This marina walk project starts at Western Flyer’s last US port, Fiddlers Cove, Coronado Island. Fiddlers cove is a part of the Navy’s MWR division and for anyone, anyhow connected with our military, no explanation is needed but, for the civilians here is my version.
To train, equip, deploy or maintain every soldier, sailor, airman or marine in the service of our country a huge investment is made by the American public. Part of this investment includes quality of life issues such as morale, welfare and recreation, i.e. MWR.
When I first entered the military MWR did not exist but, SS (Special Services) did whose job it was to run and maintain the gyms, pool, racquet ball courts, arts and crafts, hobby shop and other recreational needs.
Those pennies allocated per soldier add up over time and are wisely invested over time for recreational equipment such as camping gear, snowmobiles or sailboats depending on the location; SUPs and a myriad of other equipment available for rental (for a free).
So there I was, back in the 1970’s living the life of Riley in the barracks at Fairchild AFB, just outside of Spokane, Washington, with a bunch of other eighteen and nineteen year olds from around the country waiting for the start of our Survival training phase. This is the time that one of our own stumbles onto Special Services.
It was now about the start of the 1974 Christmas holiday season and most of us from the southern states had never even seen snow. The ones that could afford it already went home for the holiday – the rest of us decided to do a little exploring.
One upcoming cold weekend we decide to rent some equipment. The cost of snow skis or snowmobiles also available to us, for a rental fee was more than anyone of us could afford but, an inflatable raft was well within our means, if split four ways.
Five of us drove down to the river, on a cold, snowy Sunday to launch ourselves into the Spokane river, just down from the Spokane dam. In addition to the survival gear that naturally came along; a cooler full of beer and snacks. Our mismatched assortment of survival gear included an ice ax, flint, steel, poncho, flashlight, etc.
No cell phones, cameras, go-pros or other self-serving recording gear to document this expedition into the unknown. Not even a map of what lay down river. All we knew is that the river was dammed and we would start right after the dam, so what could possibly go wrong.
If I recall correctly we immediately got swamped, paddled towards shore to save our lives, lit a fire to keep from freezing, drank some beer, then jumped back in the raft and hooped and hollered our way downstream. At about the time we see a bridge up ahead, we also notice several rather large boulders sticking up (known as the bowl & pitcher) just about this time we paddled like crazy and even though swamped, we make it through.
Just downstream and before running into the next dam we exit the river, deflate the raft and find our way to the road to hitch hike back to our pick up truck.
Words of our river exploits quickly circulate.
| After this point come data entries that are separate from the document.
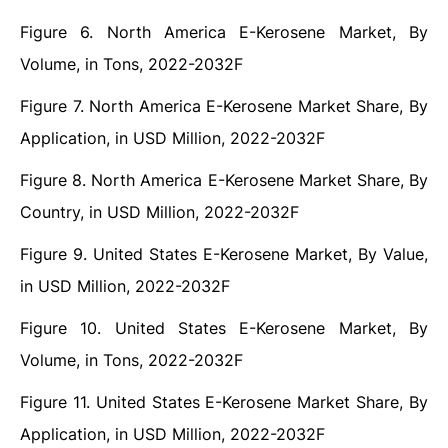
Figure 6. North America E-Kerosene Market, By
Volume, in Tons, 2022-2032F
Figure 7. North America E-Kerosene Market Share, By
Application, in USD Million, 2022-2032F
Figure 8. North America E-Kerosene Market Share, By
Country, in USD Million, 2022-2032F
Figure 9. United States E-Kerosene Market, By Value,
in USD Million, 2022-2032F
Figure 10. United States E-Kerosene Market, By
Volume, in Tons, 2022-2032F
Figure 11. United States E-Kerosene Market Share, By
Application, in USD Million, 2022-2032F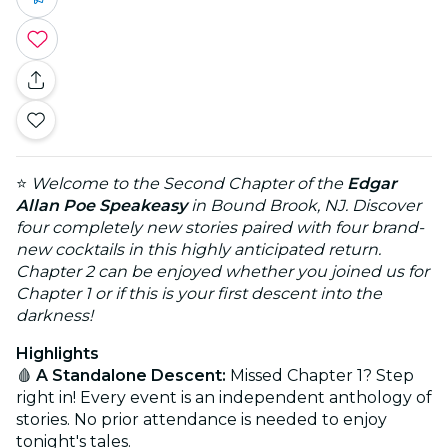
⭐
Welcome to the Second Chapter of the
Edgar
Allan Poe Speakeasy
in Bound Brook, NJ. Discover
four completely new stories paired with four brand-
new cocktails in this highly anticipated return.
Chapter 2 can be enjoyed whether you joined us for
Chapter 1 or if this is your first descent into the
darkness!
Highlights
🩸
A Standalone Descent:
Missed Chapter 1? Step
right in! Every event is an independent anthology of
stories. No prior attendance is needed to enjoy
tonight's tales.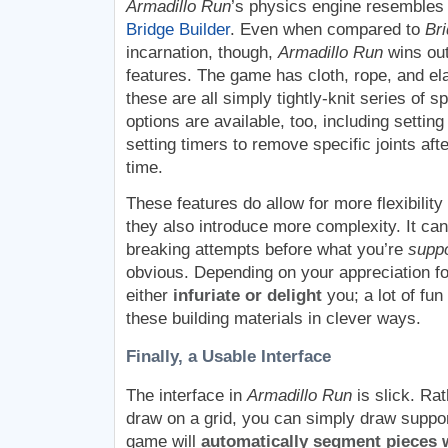
Armadillo Run
’s physics engine resembles
Bridge Builder
. Even when compared to
Bri
incarnation, though,
Armadillo Run
wins out
features. The game has cloth, rope, and ela
these are all simply tightly-knit series of 
options are available, too, including setting
setting timers to remove specific joints aft
time.
These features do allow for more flexibility 
they also introduce more complexity. It can
breaking attempts before what you’re
supp
obvious. Depending on your appreciation fo
either
infuriate or delight
you; a lot of fun
these building materials in clever ways.
Finally, a Usable Interface
The interface in
Armadillo Run
is slick. Rat
draw on a grid, you can simply draw suppo
game will
automatically segment pieces 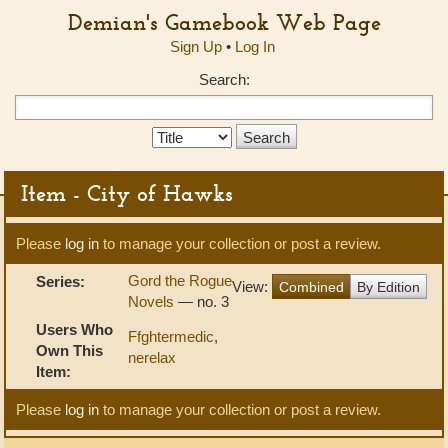
Demian's Gamebook Web Page
Sign Up
•
Log In
Search:
Search
Type:
Item - City of Hawks
Please
log in
to manage your collection or post a review.
Gord the Rogue
Series:
View:
Combined
By Edition
Novels
— no. 3
Users Who
Ffghtermedic
,
Own This
nerelax
Item:
Please
log in
to manage your collection or post a review.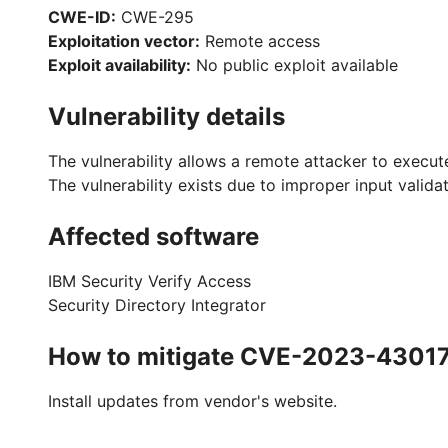
CWE-ID:
CWE-295
Exploitation vector:
Remote access
Exploit availability:
No public exploit available
Vulnerability details
The vulnerability allows a remote attacker to execut
The vulnerability exists due to improper input valida
Affected software
IBM Security Verify Access
Security Directory Integrator
How to mitigate CVE-2023-4301
Install updates from vendor's website.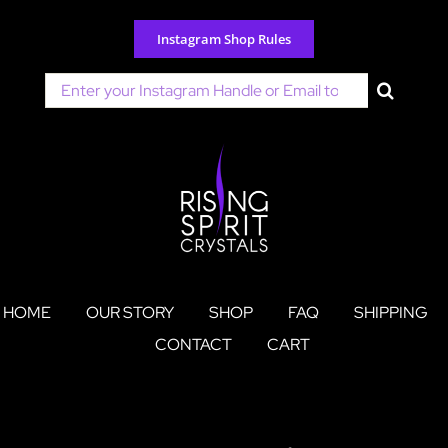
Skip
to
Instagram Shop Rules
content
Search
for:
HOME
OUR STORY
SHOP
FAQ
SHIPPING
CONTACT
CART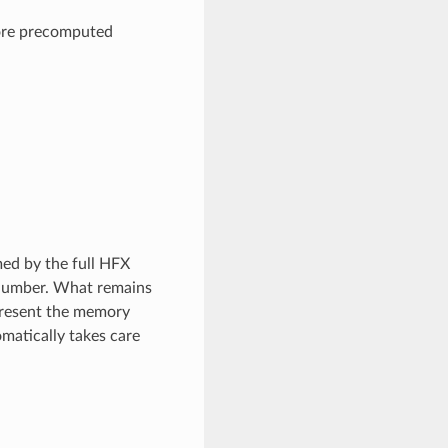
ore precomputed
d by the full HFX
s number. What remains
epresent the memory
matically takes care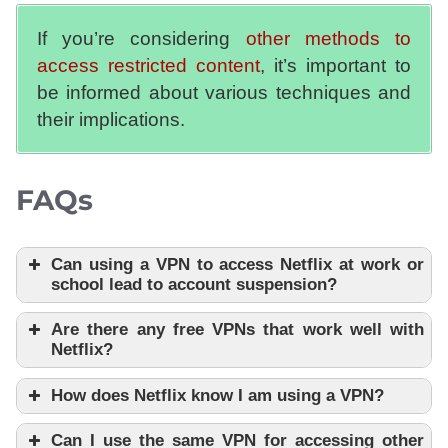
If you’re considering
other methods to
access restricted content
, it’s important to
be informed about various techniques and
their implications.
FAQs
Can using a VPN to access Netflix at work or
school lead to account suspension?
Are there any free VPNs that work well with
Netflix?
How does Netflix know I am using a VPN?
Can I use the same VPN for accessing other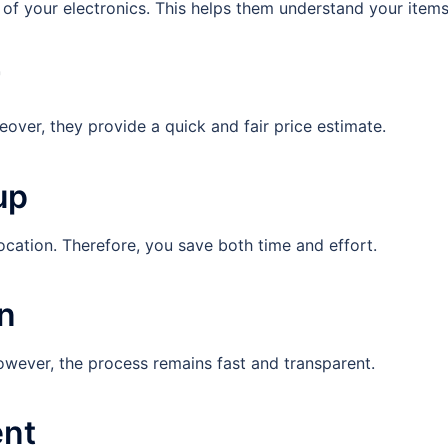
s of your electronics. This helps them understand your items
r
over, they provide a quick and fair price estimate.
up
ocation. Therefore, you save both time and effort.
on
owever, the process remains fast and transparent.
ent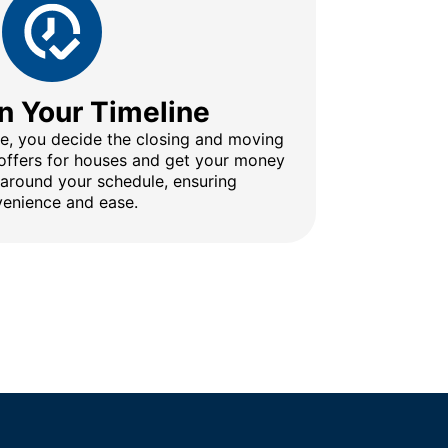
n Your Timeline
ine, you decide the closing and moving
 offers for houses and get your money
 around your schedule, ensuring
enience and ease.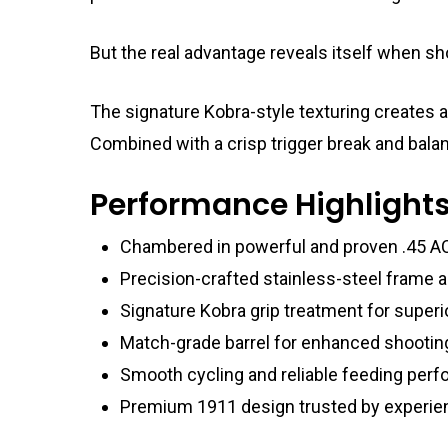
But the real advantage reveals itself when sh
The signature Kobra-style texturing creates a
Combined with a crisp trigger break and bala
Performance Highlight
Chambered in powerful and proven .45 A
Precision-crafted stainless-steel frame a
Signature Kobra grip treatment for superi
Match-grade barrel for enhanced shootin
Smooth cycling and reliable feeding per
Premium 1911 design trusted by experie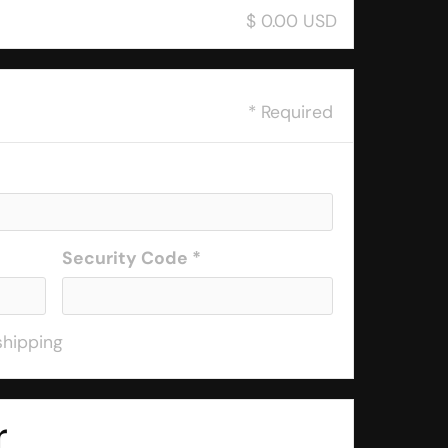
$ 0.00 USD
* Required
Security Code *
shipping
r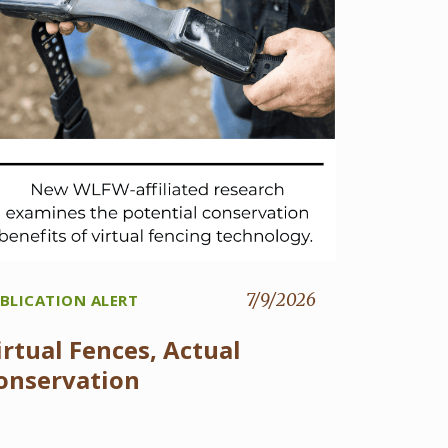
7/9/2026
BLICATION ALERT
irtual Fences, Actual
onservation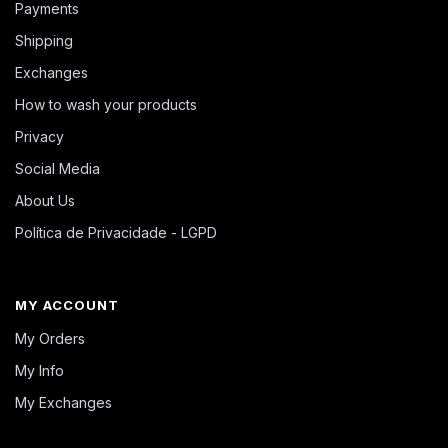
Payments
Shipping
Exchanges
How to wash your products
Privacy
Social Media
About Us
Política de Privacidade - LGPD
MY ACCOUNT
My Orders
My Info
My Exchanges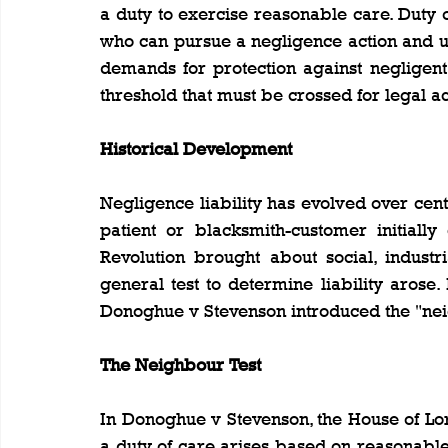
a duty to exercise reasonable care. Duty o
who can pursue a negligence action and un
demands for protection against negligent
threshold that must be crossed for legal ac
Historical Development
Negligence liability has evolved over cent
patient or blacksmith-customer initially 
Revolution brought about social, industr
general test to determine liability arose.
Donoghue v Stevenson introduced the "nei
The Neighbour Test
In Donoghue v Stevenson, the House of Lord
a duty of care arises based on reasonable 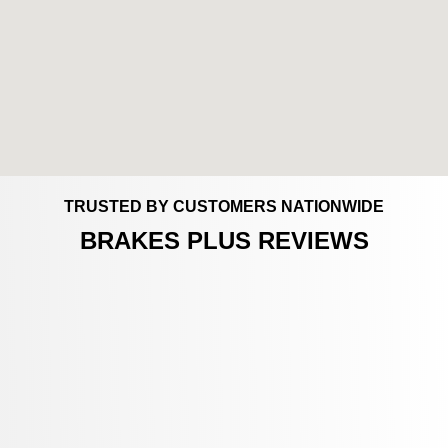
TRUSTED BY CUSTOMERS NATIONWIDE
BRAKES PLUS REVIEWS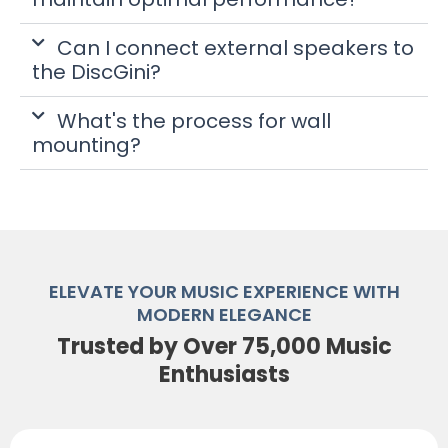
Can I connect external speakers to
the DiscGini?
What's the process for wall
mounting?
ELEVATE YOUR MUSIC EXPERIENCE WITH
MODERN ELEGANCE
Trusted by Over 75,000 Music
Enthusiasts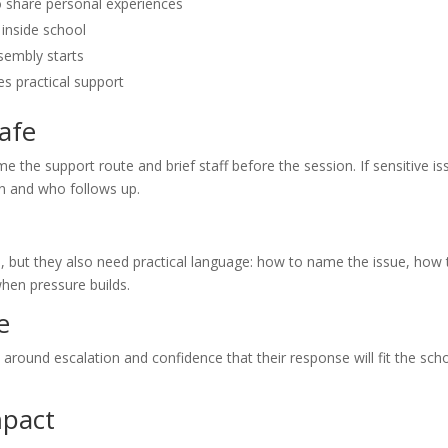
to share personal experiences
inside school
ssembly starts
s practical support
afe
me the support route and brief staff before the session. If sensitive i
rn and who follows up.
e, but they also need practical language: how to name the issue, how 
hen pressure builds.
e
ty around escalation and confidence that their response will fit the sch
mpact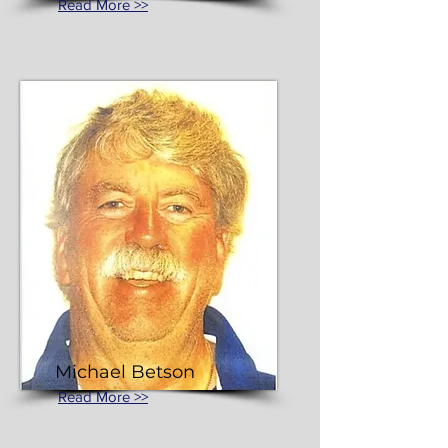
Read More >>
Michael Betson
Read More >>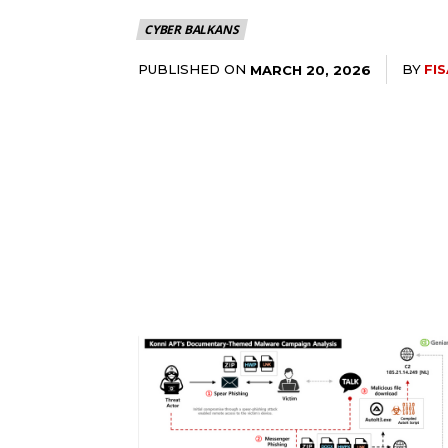
CYBER BALKANS
PUBLISHED ON
BY
FI
MARCH 20, 2026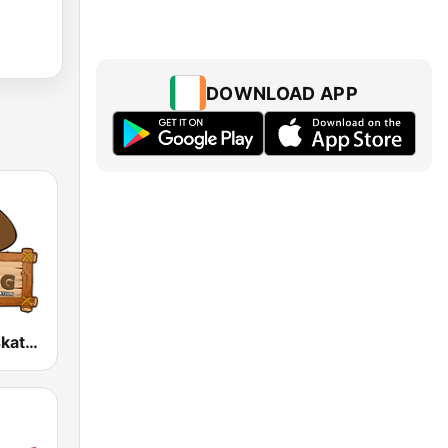
DOWNLOAD APP
The Hog, Saskatchewan's Country Music Station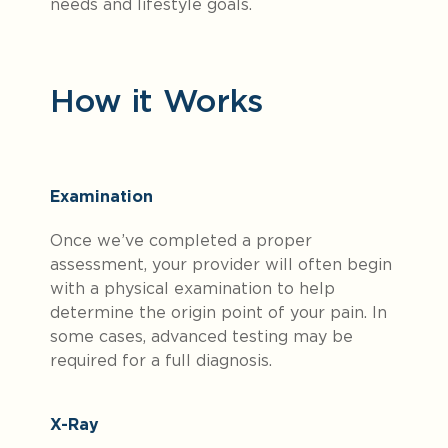
needs and lifestyle goals.
How it Works
Examination
Once we’ve completed a proper
assessment, your provider will often begin
with a physical examination to help
determine the origin point of your pain. In
some cases, advanced testing may be
required for a full diagnosis.
X-Ray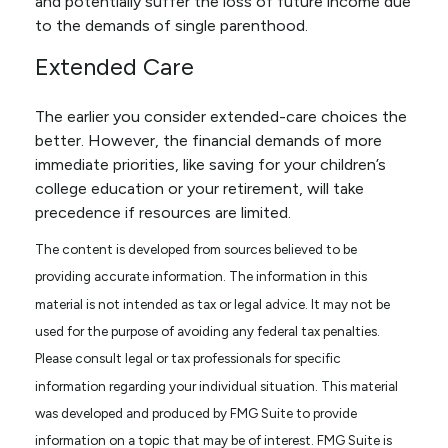
and potentially suffer the loss of future income due
to the demands of single parenthood.
Extended Care
The earlier you consider extended-care choices the
better. However, the financial demands of more
immediate priorities, like saving for your children’s
college education or your retirement, will take
precedence if resources are limited.
The content is developed from sources believed to be
providing accurate information. The information in this
material is not intended as tax or legal advice. It may not be
used for the purpose of avoiding any federal tax penalties.
Please consult legal or tax professionals for specific
information regarding your individual situation. This material
was developed and produced by FMG Suite to provide
information on a topic that may be of interest. FMG Suite is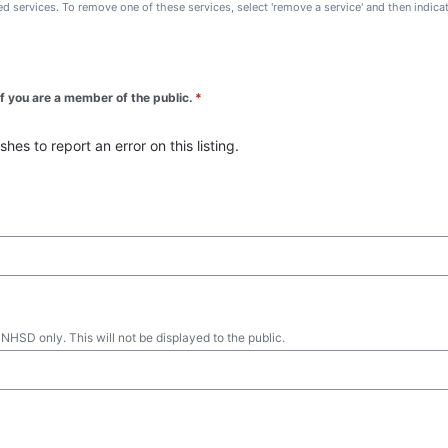
ted services. To remove one of these services, select 'remove a service' and then indic
 if you are a member of the public.
*
es to report an error on this listing.
 NHSD only. This will not be displayed to the public.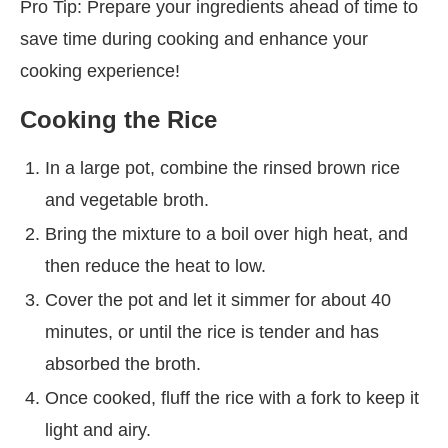
Pro Tip: Prepare your ingredients ahead of time to
save time during cooking and enhance your
cooking experience!
Cooking the Rice
In a large pot, combine the rinsed brown rice
and vegetable broth.
Bring the mixture to a boil over high heat, and
then reduce the heat to low.
Cover the pot and let it simmer for about 40
minutes, or until the rice is tender and has
absorbed the broth.
Once cooked, fluff the rice with a fork to keep it
light and airy.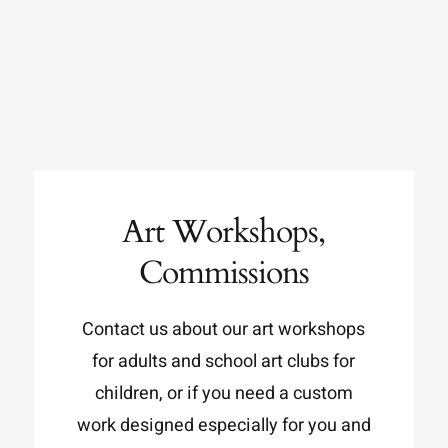
Art Workshops,
Commissions
Contact us about our art workshops
for adults and school art clubs for
children, or if you need a custom
work designed especially for you and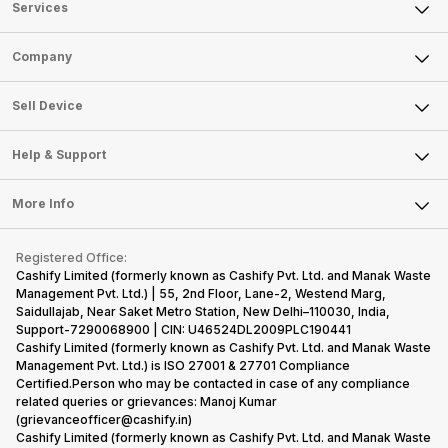
Services
Sell Phone
Company
Sell Television
About Us
Sell Smart Watch
Sell Device
Careers
Sell Smart Speakers
Mobile Phone
Articles
Help & Support
Sell DSLR Camera
Laptop
Press Releases
Sell Earbuds
FAQ
Tablet
More Info
Become Cashify Partner
Repair Phone
Contact Us
iMac
Become Supersale Partner
Buy Gadgets
Terms & Conditions
Warranty Policy
Gaming Consoles
Registered Office:
Corporate Information
Recycle Phone
Privacy Policy
Cashify Limited (formerly known as Cashify Pvt. Ltd. and Manak Waste
Refund Policy
Find New Phone
Management Pvt. Ltd.) | 55, 2nd Floor, Lane-2, Westend Marg,
Terms of Use
Saidullajab, Near Saket Metro Station, New Delhi–110030, India,
Partner With Us
E-Waste Policy
Support-7290068900 | CIN: U46524DL2009PLC190441
Cashify Limited (formerly known as Cashify Pvt. Ltd. and Manak Waste
Cookie Policy
Management Pvt. Ltd.) is ISO 27001 & 27701 Compliance
What is Refurbished
Certified.Person who may be contacted in case of any compliance
related queries or grievances: Manoj Kumar
(grievanceofficer@cashify.in)
Cashify Limited (formerly known as Cashify Pvt. Ltd. and Manak Waste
The following weekend two Airmen rent a canoe and attempt the same course. Just about the time they hit the bowl and pitcher the canoe someone goes abeam of the rather large boulder (either the bowl or the pitcher rock formation) and plasters itself across the rock. The young Airmen are now stuck right smack in the middle of the river, high and dry and up on this rock. It requires a rescue helicopter to take them off the rock. Naturally the uniform code of military justice kicks in and rather than receiving a medal or pat on the back for their stupidity they are restricted to the barracks with some additional labor to make them see the error in their ways. And that is how I first learned about the forerunner of Morale, Welfare, and Recreation.